MSCI’s regional equities gauge dropped 0.1%, extending its losses to a third consecutive day. That’s after the S&P 500 also fell for a third day Tuesday, while the Nasdaq 100 added 0.3%. Tesla Inc. shares declined about 1% in extended trading after the company’s sales in California were poised to be suspended for 30 days.
Meanwhile, West Texas Intermediate crude oil rose more than 1% after President Donald Trump said he was ordering a “total and complete blockade of all sanctioned oil tankers” going into and leaving Venezuela.
The latest US labor data signaled a cooling jobs market — but not one rapidly weakening — prompting traders to hold off on increasing bets for near-term rate cuts. After Tuesday’s report, markets priced in roughly a 20% chance of a January reduction. Attention will now turn to Thursday’s inflation numbers for clues on whether the narrative may shift in the final full trading week of the year.
“We take a glass half full, rather than a glass half empty, view of the combined part-October, full November employment report and, more importantly, we think the Fed will too,” Evercore ISI economist Krishna Guha wrote in a note. “Specifically we do not think this was weak enough to spur another near-term rate cut.”
Nonfarm payrolls increased 64,000 in November after declining 105,000 in October amid a contraction in federal employment. The unemployment rate was 4.6% last month, up from 4.4% in September and the highest since 2021.
The US central bank is seen as less likely to put much weight on the data due to disruptions caused by the US government shutdown. “While the labor market reports were soft, the data need to be treated with caution following the government shutdown,” said ANZ Group Holdings Ltd. analysts Brian Martin and Daniel Hynes. “Uncertainty surrounding the timing of the FOMC’s next move is unlikely to be resolved until the data flow normalizes next year.”
A separate report out Tuesday showed retail sales were little changed in October as a decline at auto dealers and weaker gasoline receipts offset stronger spending in other categories. And figures from S&P Global showed US business activity expanded in December at the slowest pace in six months, while a measure of input prices jumped to a more than three-year high.

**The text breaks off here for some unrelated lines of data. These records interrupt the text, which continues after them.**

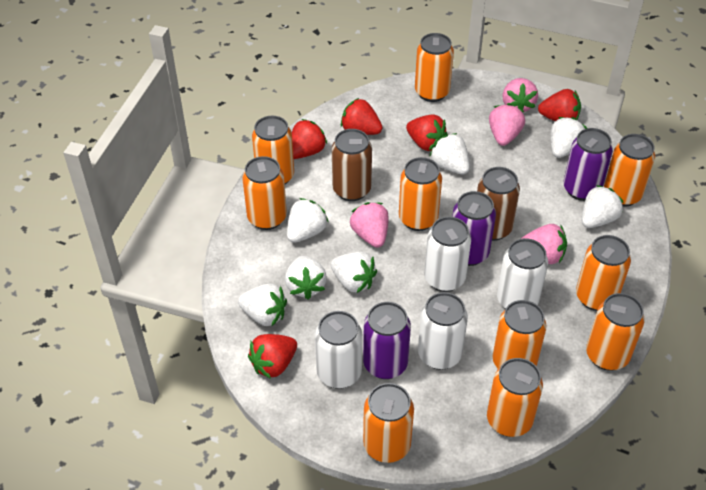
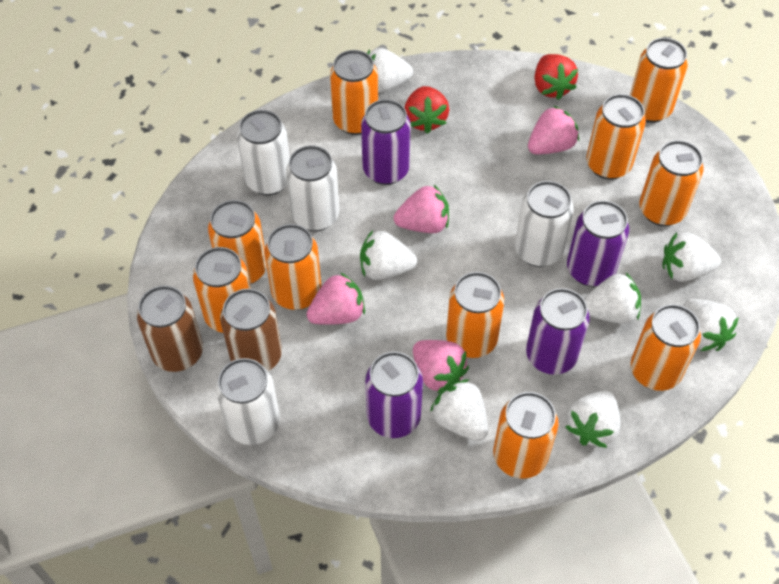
purple can: [363,302,411,379] [452,191,496,266] [563,128,613,201] = 3 -> [361,99,411,185] [365,352,423,438] [526,288,590,375] [567,200,629,287] = 4
red strawberry: [248,334,297,379] [292,119,327,159] [341,98,383,135] [406,115,447,151] [538,89,581,121] = 5 -> [405,86,449,134] [534,54,578,100] = 2

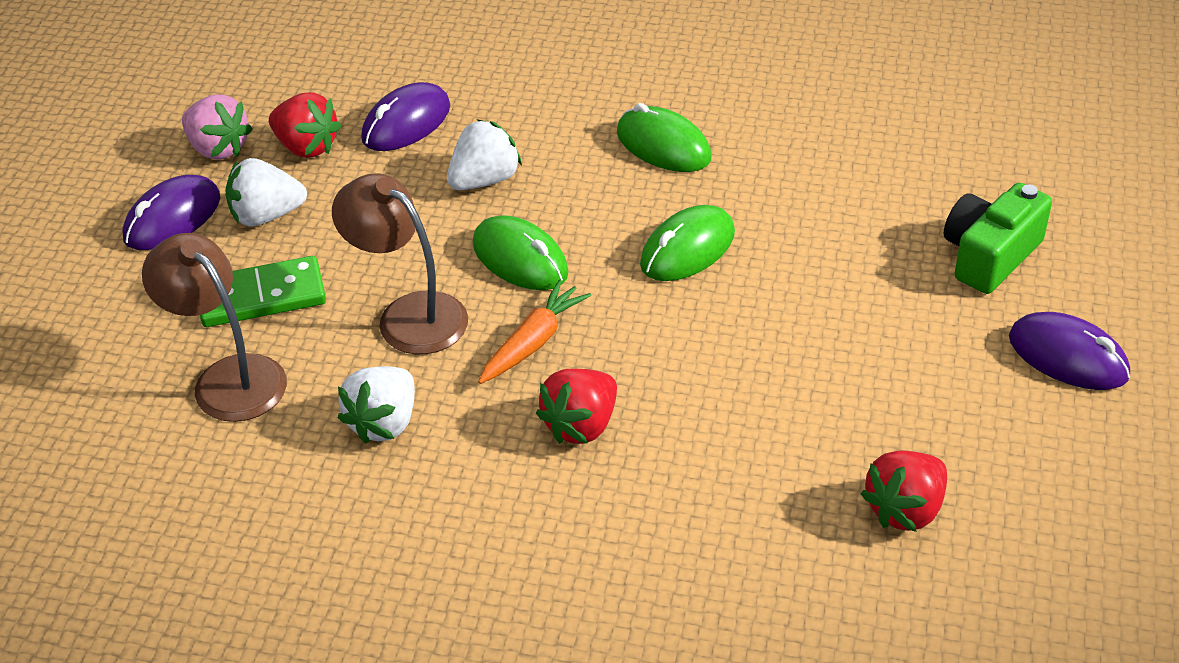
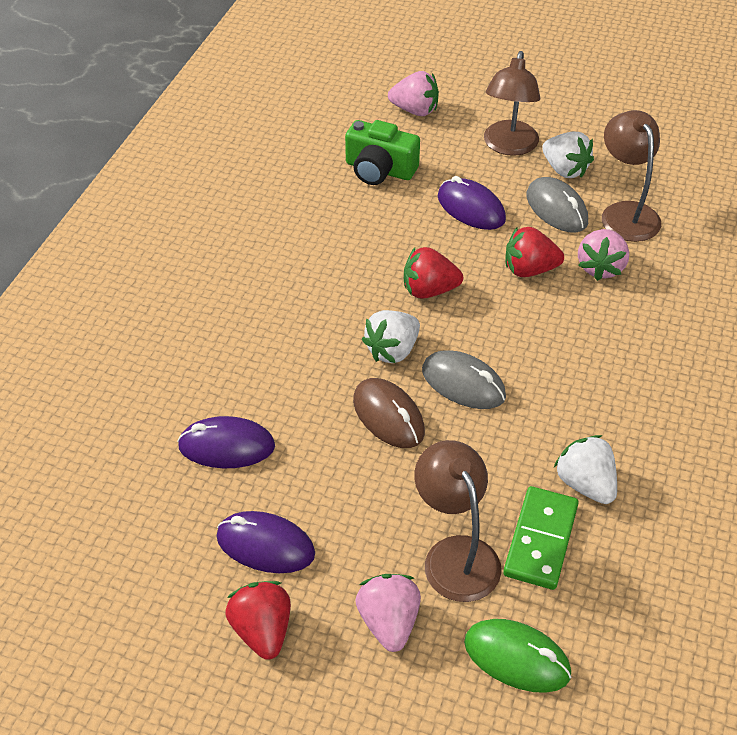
brown lamp: [142,233,287,422] [332,173,468,354] = 2 -> [414,440,501,602] [484,51,540,156] [602,110,661,242] = 3
brown mouse: none = 0 -> [353,378,425,448] = 1
green mouse: [473,215,569,290] [617,103,712,172] [640,205,735,281] = 3 -> [464,619,572,693] = 1
grey mouse: none = 0 -> [422,350,506,409] [527,177,588,233] = 2
orange carrot: [478,279,591,384] = 1 -> none = 0
pink strawberry: [182,94,253,160] = 1 -> [355,574,421,652] [388,71,439,116] [578,229,629,281] = 3

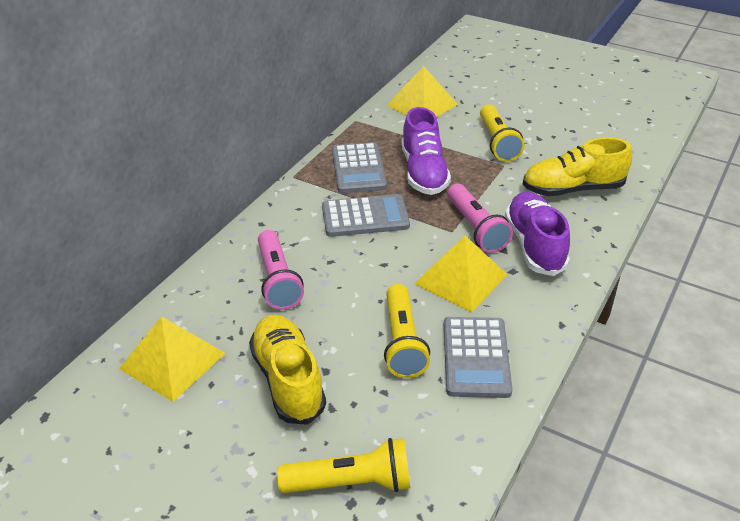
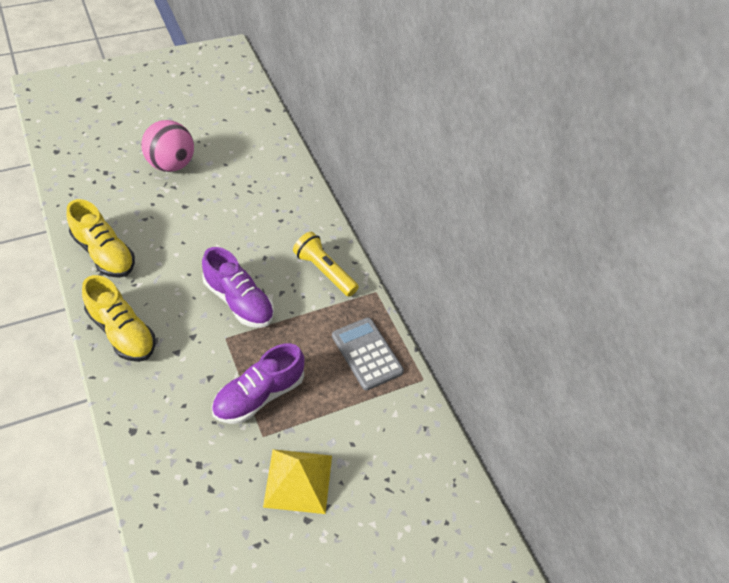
grey calculator: [322,194,410,237] [332,142,387,193] [444,317,513,398] = 3 -> [332,317,404,390] = 1
pink ball: none = 0 -> [141,120,194,172] = 1
pink flashlight: [258,230,304,310] [447,184,513,253] = 2 -> none = 0
yellow flashlight: [277,438,410,493] [384,284,430,378] [480,104,525,162] = 3 -> [293,232,359,297] = 1
yellow pyramid: [119,316,226,402] [386,66,458,117] [414,236,507,312] = 3 -> [263,449,332,514] = 1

Meanwhile, the Trump administration has also threatened retaliation against the European Union in response to efforts to tax American tech companies, singling out prominent companies, including Accenture Plc, Siemens AG and Spotify Technology SA, as possible targets for new restrictions or fees.
In Asia, investors will be focused on Chinese stocks in Hong Kong after they neared key bearish technical levels on Tuesday as fading tech gains and renewed economic growth concerns fueled a sharp selloff. A gauge of Chinese shares listed in the US fell for a fourth straight day.
Oil rose from the lowest level since 2021 after Trump ramped up pressure on Venezuela. The move represents an escalation and follows the seizure of an oil tanker last week by US forces off Venezuela. Trump said he was also designating the regime of President Nicolas Maduro a foreign terrorist organization.
West Texas Intermediate climbed above $56 a barrel after tumbling almost 6% over the previous four sessions. Brent settled just below $59.